Born between 1997 and 2012, Gen Zers make up about 20% of the US and 25% of the global population, but so far they account for just 3.3% of total healthcare spending. That’s partly because they are younger and healthier than most. But they also aren’t getting the kinds of healthcare offerings they want, need, and would seek out if offered.
Gen Z takes a much more holistic view of health than older generations, essentially viewing healthcare as self-care, according to more than two years of global demographic survey data and research compiled by the Oliver Wyman Forum, the think tank of management consultancy Oliver Wyman, where I head up the global health and life sciences practice.
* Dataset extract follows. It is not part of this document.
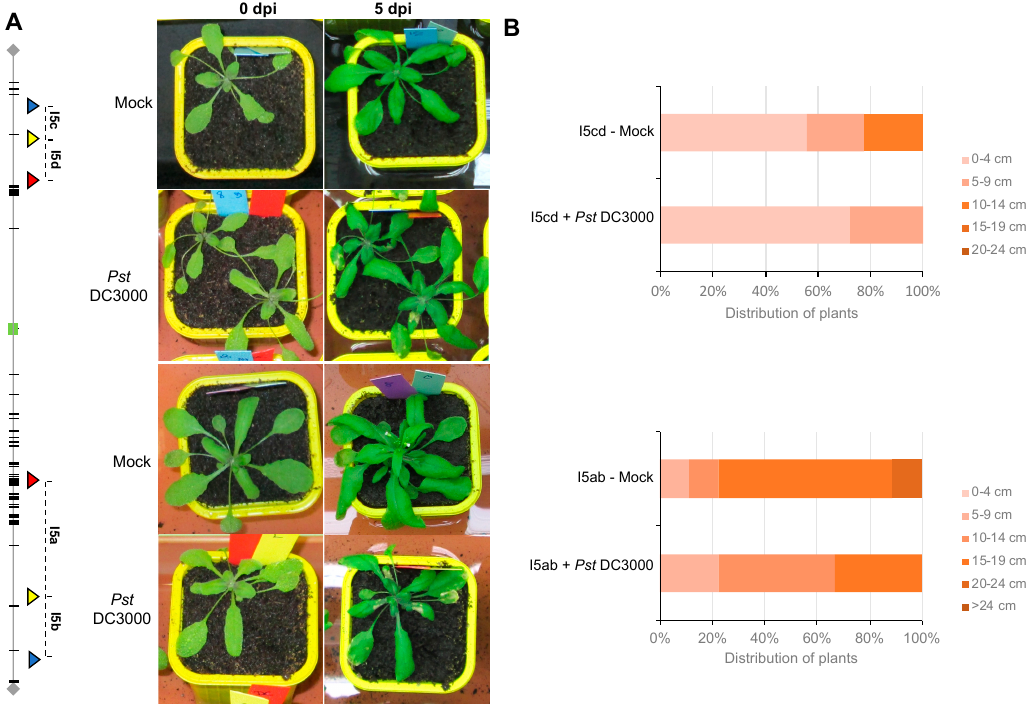
Figure 3. Phenotype of FTL lines after infection with P. syringae . ( A ) Symptoms observed on Arabidopsis FTL lines after P. syringae infection at 5 dpi (after the first inoculation). The plants of FTL lines, I5cd (Upper panel) and I5ab (Lower panel), were sprayed with P. syringae DC3000 or with MgCl 2 only as a control. Typical brown symptoms, including water-soaked lesions on the leaves, were visible at 5 dpi (after the first inoculation) on infected plants only and were still present when flowers were collected. ( B ) Floral stem development at 12 dpi (after the first inoculation) in mock- and in Pst -inoculated plants. The length of the floral stem was measured at 12 dpi on mock- or Pst DC3000- inoculated plants, for each FTL line, I5cd (Upper panel) and I5ab (Lower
For instance, 66% of Gen Z, compared with 40% of other generations, use digital tools such as wellness apps and fitness trackers to monitor their health, our research shows. They are also twice as likely as other generations to share their health information with providers outside of their primary care doctor, including a health insurer, retail clinic, or a third-party app or vendor. Gen Zers are 20% more likely than others to talk about their mental health in the workplace, and 4 in 10 said they have experimented with at least one form of alternative treatment.
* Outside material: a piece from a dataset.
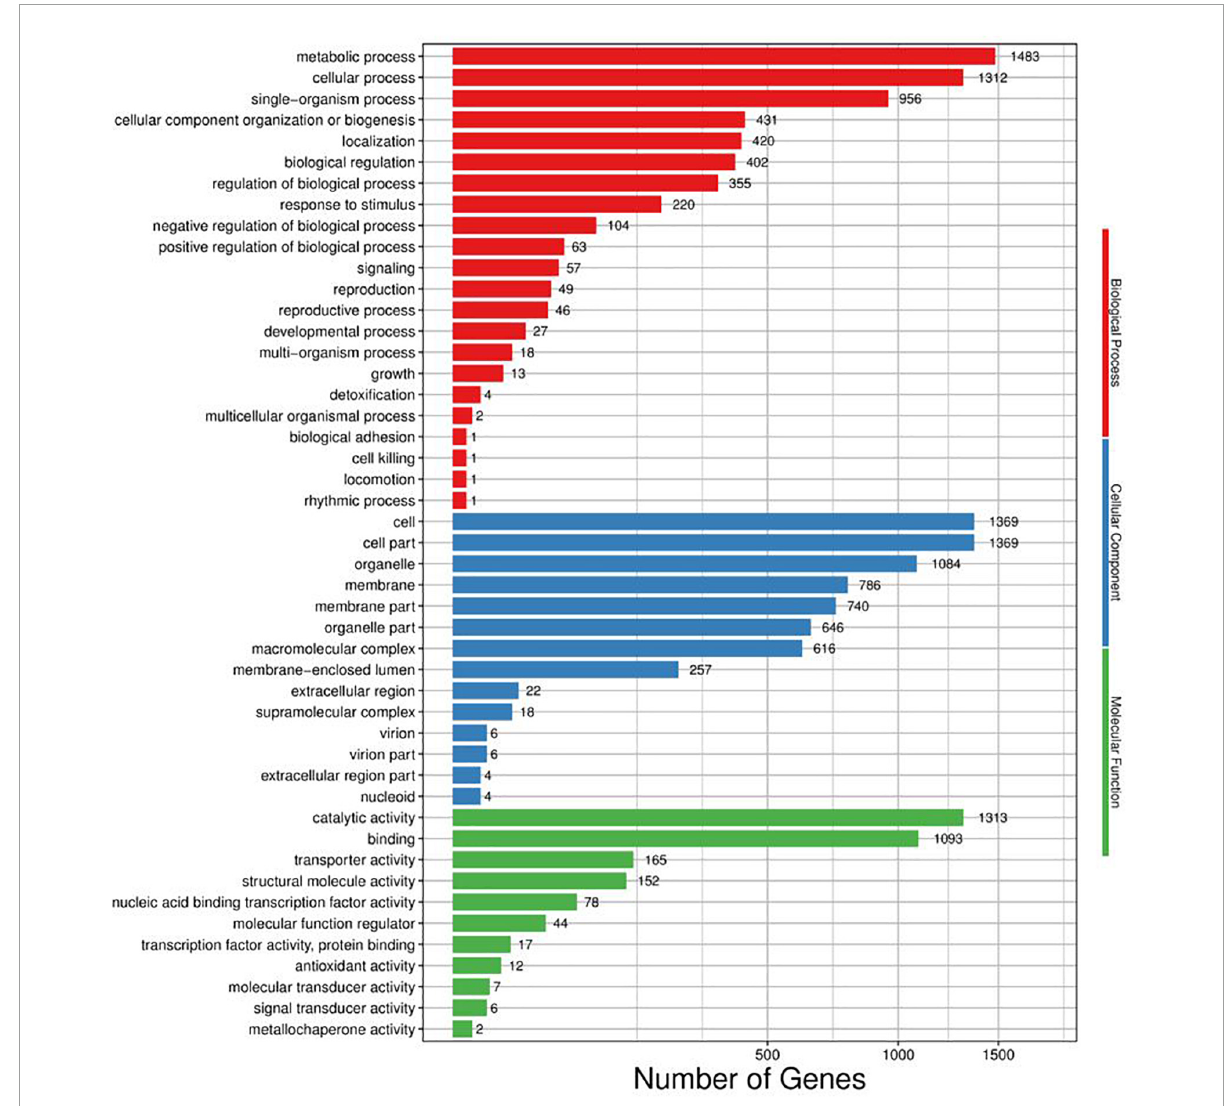
FIGURE4 Distribution of genes differentially regulated in response to ( E )-2-hexenal in the three main categories. The number of DEGs belonging to the most represented categories and the P -values of gene ontology enrichment are shown.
In short, Gen Zers are motivated and open-minded consumers who want their healthcare to be holistic, convenient and nurturing.
These shifting generational preferences challenge today’s healthcare model, which is based on treating specific maladies as they arise. The model of tomorrow will centre on wellness, with a focus on prevention, outcomes and overall health.
Companies that embrace these changes now will be better positioned to attract Gen Z patients looking for a broader spectrum of holistic care than they’re getting today. The demand is already there. The first steps for healthcare organizations are to offer better and more ubiquitous data, beef up mental health capabilities, and turn social media from a liability to an advantage.
Data is the key to Gen Z’s heart
Gen Z’s love of all things digital presents healthcare companies with an opportunity to paint a much more detailed picture of a person’s overall health. For instance, 24% of Gen Z survey respondents said they wear a fitness or sleep tracker, 18% use digitally guided workouts, and 17% use an app to record their diet. Nearly twice as many Gen Z respondents as non-Gen Z respondents reported using an app to monitor their overall health.
Critically for healthcare companies, 44% of Gen Z respondents said they would share personal health information in exchange for a more detailed view of their health. While other generations are more comfortable sharing data with their doctor or hospital, Gen Zers are willing to divulge personal health information to insurers, retail clinics and third-party apps, especially for discounts.
Gen Z’s appetite for data is a wakeup call to healthcare organizations around the world. It’s time to break down the barriers that have hindered data sharing for decades. Healthcare also needs to develop more efficient ways of merging patient-generated data with the official medical record to create a comprehensive view of a person’s health.
Mental health is a major priority
Gen Zers believe “it’s okay to not be okay” and see less stigma in seeking help than older cohorts do. Globally, the prevalence of anxiety and depression among all age groups spiked 25% during the pandemic. Gen Z was particularly vulnerable; compared with other generations, they were 83% more likely than other groups to report feelings of anxiety and 86% more likely to suffer bouts of depression, according to our research.
But Gen Z opened the floodgates and made it acceptable to talk openly about mental health at work, with their friends, and on social media. They are active in addressing mental health, with 39% of survey respondents saying they have used in-person or online therapy regularly during the past two years.
The movement to destigmatize mental health must be met with an effort to create a more integrated and holistic approach to care delivery. Some health systems are already embedding mental health professionals in primary care settings. But with some nations facing a shortage of clinicians, it’s also important to use digital tools intelligently, including telemedicine to increase access, as well as apps and chatbots to help serve lower-acuity conditions.
Companies can influence the influencers
Social media is an essential part of the Gen Z lifestyle; roughly 60% of Gen Z respondents said they get their news there. At issue for healthcare: 42% of Gen Z respondents said they rely on social media to get medical information, compared with 20% of non-Gen Z respondents.
That raises the odds of misinformation being consumed and spread. The problem got so bad during the pandemic that US Surgeon General Vivek Murthy was compelled to issue a public health advisory in which he spotlighted social media and the capability for people to spread misinformation with “unprecedented speed and scale.”
Partnering with Gen Z influencers can be a powerful tool in fighting misinformation and building trust with consumers. Healthcare organizations should look internally for nurses, doctors, researchers, and others who can connect with audiences on social media. It requires a different mindset from traditional marketing but that’s vital if healthcare organizations want to help consumers feel empowered to make informed decisions.
Changes like these might seem jarring now but they will soon be commonplace, as the industry increasingly caters to the preferences of Gen Z. Young people won’t be the only beneficiaries, however. Older generations will appreciate many of these improvements, too.